■ WORK TO BE COMPLETED
Please locate each line in the entries below that contains the word "kaina" and copy those lines.

■ EXERCISE MATERIAL
========================================================================

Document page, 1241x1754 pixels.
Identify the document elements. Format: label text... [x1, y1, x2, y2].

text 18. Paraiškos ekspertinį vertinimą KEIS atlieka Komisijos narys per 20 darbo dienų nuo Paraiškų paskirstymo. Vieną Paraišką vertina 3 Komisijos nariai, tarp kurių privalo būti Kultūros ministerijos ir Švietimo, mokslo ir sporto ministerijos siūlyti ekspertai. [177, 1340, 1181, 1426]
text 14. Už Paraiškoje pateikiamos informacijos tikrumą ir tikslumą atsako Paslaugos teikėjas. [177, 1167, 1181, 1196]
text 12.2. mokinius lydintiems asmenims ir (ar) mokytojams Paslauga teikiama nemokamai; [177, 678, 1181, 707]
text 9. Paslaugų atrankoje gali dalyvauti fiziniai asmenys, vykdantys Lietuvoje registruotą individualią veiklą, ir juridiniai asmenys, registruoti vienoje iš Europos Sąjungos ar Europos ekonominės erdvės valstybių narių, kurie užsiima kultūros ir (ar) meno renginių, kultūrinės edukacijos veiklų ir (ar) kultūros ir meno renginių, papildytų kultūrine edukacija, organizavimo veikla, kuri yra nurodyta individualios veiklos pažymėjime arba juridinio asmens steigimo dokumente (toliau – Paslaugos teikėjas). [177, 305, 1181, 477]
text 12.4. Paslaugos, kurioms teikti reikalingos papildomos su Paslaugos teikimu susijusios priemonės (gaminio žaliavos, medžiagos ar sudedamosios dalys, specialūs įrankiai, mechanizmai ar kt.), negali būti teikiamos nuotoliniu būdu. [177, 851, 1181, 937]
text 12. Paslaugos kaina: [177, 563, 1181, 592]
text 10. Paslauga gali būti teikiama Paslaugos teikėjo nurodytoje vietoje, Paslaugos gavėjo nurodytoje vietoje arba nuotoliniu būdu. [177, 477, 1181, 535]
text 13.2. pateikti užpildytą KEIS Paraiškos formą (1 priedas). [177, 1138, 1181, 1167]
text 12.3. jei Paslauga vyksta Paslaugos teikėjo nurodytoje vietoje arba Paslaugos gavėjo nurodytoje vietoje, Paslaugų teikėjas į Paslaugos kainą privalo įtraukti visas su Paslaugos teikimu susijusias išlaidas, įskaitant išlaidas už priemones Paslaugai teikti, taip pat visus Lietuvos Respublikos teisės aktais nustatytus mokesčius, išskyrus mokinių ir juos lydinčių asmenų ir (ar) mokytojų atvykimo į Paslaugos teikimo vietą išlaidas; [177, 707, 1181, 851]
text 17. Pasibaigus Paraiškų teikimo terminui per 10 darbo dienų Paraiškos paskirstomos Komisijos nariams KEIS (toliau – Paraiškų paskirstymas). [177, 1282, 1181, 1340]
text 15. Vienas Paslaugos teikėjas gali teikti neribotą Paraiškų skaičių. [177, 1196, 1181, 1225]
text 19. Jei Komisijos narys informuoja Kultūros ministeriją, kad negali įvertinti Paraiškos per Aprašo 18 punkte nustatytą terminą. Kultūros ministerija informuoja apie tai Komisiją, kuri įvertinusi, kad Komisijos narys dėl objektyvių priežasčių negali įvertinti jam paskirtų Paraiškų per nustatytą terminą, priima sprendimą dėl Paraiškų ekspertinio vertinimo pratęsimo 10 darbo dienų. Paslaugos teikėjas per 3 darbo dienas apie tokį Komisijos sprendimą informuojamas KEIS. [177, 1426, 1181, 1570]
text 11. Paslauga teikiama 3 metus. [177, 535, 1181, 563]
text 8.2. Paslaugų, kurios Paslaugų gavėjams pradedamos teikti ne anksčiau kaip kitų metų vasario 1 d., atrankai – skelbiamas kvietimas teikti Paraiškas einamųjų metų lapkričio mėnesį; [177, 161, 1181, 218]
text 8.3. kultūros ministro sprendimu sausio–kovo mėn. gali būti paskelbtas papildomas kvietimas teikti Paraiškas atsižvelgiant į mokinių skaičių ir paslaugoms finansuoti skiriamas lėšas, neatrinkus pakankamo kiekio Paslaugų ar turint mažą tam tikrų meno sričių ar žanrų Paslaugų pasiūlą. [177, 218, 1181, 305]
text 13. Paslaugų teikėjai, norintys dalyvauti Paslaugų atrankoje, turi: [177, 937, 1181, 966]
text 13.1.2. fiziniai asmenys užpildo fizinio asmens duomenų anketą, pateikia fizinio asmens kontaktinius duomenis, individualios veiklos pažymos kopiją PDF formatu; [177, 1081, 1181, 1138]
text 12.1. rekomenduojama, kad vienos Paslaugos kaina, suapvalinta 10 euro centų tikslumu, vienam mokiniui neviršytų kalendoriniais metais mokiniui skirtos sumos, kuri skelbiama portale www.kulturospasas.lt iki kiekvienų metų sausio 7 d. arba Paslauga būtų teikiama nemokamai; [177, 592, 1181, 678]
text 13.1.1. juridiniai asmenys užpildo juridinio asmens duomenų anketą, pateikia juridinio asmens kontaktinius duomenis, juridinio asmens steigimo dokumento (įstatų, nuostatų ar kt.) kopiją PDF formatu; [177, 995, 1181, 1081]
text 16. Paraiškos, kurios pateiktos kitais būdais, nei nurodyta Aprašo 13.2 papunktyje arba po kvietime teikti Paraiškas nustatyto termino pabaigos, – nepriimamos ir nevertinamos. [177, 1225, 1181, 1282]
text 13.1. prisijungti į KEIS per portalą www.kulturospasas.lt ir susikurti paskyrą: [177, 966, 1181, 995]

========================================================================

■ TASK SOLUTION
text 12. Paslaugos kaina: [177, 563, 1181, 592]
text 12.1. rekomenduojama, kad vienos Paslaugos kaina, suapvalinta 10 euro centų tikslumu, vienam mokiniui neviršytų kalendoriniais metais mokiniui skirtos sumos, kuri skelbiama portale www.kulturospasas.lt iki kiekvienų metų sausio 7 d. arba Paslauga būtų teikiama nemokamai; [177, 592, 1181, 678]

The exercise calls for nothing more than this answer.